Dan Prosser | Ti co-founder

Date:

29 January 2025

For most of the 911 GT3’s life, development work focused almost entirely on one area: making the thing go faster. That meant squeezing more and more power out of a given engine capacity – higher rev limits, lighter internals, free-flowing exhausts, more aggressive cams and so on – until eventually that capacity was increased by a couple of hundred cubic centimetres, then increased again, to wring out even more.

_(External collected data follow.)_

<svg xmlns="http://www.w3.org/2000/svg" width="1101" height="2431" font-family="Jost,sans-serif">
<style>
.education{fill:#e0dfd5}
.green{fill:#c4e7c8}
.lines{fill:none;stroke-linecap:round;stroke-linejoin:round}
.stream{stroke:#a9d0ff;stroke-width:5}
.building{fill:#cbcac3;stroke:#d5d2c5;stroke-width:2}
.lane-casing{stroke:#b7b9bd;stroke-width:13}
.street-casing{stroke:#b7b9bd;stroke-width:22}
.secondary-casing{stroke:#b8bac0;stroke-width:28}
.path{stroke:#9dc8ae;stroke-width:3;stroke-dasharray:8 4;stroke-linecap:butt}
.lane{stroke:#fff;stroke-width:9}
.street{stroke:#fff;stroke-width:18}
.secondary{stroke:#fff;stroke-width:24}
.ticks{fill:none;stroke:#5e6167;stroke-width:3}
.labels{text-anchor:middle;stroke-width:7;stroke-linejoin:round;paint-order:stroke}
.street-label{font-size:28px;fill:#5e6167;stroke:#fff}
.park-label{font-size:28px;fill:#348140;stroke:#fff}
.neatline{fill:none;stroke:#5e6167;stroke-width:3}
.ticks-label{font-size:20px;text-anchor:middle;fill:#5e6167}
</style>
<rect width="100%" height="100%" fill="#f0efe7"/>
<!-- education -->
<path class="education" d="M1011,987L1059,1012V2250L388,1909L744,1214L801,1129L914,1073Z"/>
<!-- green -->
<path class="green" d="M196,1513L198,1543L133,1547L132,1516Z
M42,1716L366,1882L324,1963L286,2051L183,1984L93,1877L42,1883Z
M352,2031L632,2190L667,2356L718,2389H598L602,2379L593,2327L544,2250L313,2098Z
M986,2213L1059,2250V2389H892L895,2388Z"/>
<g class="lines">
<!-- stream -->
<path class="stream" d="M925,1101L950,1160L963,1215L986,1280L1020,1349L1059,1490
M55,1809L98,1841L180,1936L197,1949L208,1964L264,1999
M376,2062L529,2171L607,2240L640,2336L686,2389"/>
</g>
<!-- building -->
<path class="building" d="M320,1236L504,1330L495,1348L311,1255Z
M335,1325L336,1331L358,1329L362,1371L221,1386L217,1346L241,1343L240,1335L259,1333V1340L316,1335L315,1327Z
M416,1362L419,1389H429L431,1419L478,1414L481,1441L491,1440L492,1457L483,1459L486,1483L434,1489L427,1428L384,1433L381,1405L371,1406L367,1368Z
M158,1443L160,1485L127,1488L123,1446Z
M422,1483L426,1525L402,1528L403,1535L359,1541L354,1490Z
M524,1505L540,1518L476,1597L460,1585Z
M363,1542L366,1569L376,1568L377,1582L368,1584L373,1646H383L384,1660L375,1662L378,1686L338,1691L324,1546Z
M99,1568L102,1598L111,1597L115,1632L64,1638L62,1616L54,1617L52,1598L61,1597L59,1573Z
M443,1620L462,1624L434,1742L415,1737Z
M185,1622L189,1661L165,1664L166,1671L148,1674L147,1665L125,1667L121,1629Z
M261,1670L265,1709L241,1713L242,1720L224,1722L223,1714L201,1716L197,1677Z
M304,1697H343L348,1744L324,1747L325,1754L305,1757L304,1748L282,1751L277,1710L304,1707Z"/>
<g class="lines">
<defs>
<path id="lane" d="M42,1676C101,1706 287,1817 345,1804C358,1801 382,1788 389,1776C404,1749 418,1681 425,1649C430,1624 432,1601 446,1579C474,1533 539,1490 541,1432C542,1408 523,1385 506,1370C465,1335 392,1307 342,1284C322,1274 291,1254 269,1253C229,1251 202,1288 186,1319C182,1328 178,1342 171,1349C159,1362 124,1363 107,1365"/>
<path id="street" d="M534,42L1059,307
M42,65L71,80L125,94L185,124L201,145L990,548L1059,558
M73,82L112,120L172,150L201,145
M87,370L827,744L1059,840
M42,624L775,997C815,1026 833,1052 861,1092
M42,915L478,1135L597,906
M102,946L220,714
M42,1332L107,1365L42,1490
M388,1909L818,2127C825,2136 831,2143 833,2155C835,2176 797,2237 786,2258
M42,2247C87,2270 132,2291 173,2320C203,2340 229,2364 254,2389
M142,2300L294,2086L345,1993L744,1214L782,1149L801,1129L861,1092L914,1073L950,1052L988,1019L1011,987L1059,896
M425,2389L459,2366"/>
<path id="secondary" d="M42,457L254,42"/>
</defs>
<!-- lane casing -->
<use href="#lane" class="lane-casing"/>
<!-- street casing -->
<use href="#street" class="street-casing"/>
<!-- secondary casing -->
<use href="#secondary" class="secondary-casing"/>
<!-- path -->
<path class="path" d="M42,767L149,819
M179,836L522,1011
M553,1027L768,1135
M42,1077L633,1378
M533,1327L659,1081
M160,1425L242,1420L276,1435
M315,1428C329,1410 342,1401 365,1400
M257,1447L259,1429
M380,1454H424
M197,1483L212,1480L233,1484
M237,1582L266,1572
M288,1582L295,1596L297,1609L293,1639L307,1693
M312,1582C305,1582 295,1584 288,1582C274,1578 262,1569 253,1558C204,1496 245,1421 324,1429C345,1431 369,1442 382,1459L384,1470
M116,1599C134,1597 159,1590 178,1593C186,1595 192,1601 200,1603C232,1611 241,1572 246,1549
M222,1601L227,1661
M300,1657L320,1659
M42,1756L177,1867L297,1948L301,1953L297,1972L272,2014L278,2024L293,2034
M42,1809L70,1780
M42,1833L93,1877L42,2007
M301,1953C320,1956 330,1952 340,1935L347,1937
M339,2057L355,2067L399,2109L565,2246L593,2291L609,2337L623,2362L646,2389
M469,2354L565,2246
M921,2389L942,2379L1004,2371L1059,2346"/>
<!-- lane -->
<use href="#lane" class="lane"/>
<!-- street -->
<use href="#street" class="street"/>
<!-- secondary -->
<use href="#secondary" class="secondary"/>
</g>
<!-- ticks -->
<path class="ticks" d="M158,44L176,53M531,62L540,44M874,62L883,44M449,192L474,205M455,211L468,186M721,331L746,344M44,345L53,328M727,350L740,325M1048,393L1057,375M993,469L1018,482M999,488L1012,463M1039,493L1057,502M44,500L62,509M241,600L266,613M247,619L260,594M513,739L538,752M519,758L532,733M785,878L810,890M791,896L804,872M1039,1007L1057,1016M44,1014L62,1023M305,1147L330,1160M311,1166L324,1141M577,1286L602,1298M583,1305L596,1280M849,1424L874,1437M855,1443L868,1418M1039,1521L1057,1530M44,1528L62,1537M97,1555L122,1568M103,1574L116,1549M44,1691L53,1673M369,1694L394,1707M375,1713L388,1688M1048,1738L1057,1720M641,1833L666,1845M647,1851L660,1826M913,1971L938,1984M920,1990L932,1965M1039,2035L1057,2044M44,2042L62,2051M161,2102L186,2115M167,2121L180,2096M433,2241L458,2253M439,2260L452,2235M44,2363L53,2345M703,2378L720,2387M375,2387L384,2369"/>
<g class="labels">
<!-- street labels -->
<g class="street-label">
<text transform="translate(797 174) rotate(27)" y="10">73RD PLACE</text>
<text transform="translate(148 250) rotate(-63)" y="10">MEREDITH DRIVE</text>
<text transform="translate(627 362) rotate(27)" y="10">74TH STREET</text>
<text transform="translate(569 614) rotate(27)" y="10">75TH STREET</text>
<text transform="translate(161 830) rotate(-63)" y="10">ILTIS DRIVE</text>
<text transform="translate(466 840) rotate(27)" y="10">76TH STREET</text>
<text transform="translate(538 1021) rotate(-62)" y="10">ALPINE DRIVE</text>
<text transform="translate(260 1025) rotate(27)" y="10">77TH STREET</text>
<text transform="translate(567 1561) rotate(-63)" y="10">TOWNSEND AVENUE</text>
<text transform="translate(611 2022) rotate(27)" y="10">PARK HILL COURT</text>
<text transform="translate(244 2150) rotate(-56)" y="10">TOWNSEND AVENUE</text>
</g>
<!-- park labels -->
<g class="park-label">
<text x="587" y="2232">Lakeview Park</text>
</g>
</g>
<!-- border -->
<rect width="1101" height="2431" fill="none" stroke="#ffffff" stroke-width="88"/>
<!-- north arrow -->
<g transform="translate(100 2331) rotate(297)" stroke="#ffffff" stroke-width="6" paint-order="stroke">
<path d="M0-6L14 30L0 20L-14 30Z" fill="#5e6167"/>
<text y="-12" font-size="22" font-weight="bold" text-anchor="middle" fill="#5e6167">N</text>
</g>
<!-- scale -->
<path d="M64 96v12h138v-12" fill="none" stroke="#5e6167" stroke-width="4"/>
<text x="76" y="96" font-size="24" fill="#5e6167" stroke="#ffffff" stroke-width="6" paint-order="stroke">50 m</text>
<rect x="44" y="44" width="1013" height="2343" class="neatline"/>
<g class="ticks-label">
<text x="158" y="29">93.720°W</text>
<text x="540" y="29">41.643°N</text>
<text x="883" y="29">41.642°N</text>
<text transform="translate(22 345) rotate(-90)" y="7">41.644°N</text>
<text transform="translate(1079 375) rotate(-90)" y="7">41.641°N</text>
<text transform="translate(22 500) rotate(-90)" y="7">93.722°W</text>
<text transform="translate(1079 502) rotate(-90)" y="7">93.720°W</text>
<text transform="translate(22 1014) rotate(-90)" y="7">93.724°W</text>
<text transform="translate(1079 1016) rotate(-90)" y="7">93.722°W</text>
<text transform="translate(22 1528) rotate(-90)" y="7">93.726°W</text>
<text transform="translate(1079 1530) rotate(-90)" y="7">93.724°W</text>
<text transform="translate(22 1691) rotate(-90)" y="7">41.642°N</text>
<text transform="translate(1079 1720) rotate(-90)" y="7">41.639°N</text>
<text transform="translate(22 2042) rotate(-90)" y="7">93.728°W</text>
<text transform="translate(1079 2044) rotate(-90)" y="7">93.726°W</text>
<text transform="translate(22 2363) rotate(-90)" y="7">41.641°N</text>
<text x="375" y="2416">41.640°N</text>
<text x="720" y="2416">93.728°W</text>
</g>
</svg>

And it meant bolting on bigger wings and spoilers to add aerodynamic downforce, and reducing unsprung weight with optional carbon ceramic brakes and forged wheels, and widening tracks and tyres to ramp up mechanical grip. For two and a half decades since the first in 1999, the GT3 evolved like a predator over millennia, steadily becoming more and more optimised so it could fly along a road or around a track faster than ever.

But it seems there’s been a shift. If the product presentation at last week’s new 911 GT3 launch event near Valencia is any indication, it seems Porsche Motorsport’s engineers now spend more time with their noses buried deep inside the dense, dreary pages of governmental regulatory rulebooks, searching for a way through. Normally on these events we hear about what’s been done to increase engine output; this time, and for the first time, all of Porsche’s powertrain development work went into satisfying new tailpipe emissions legislation.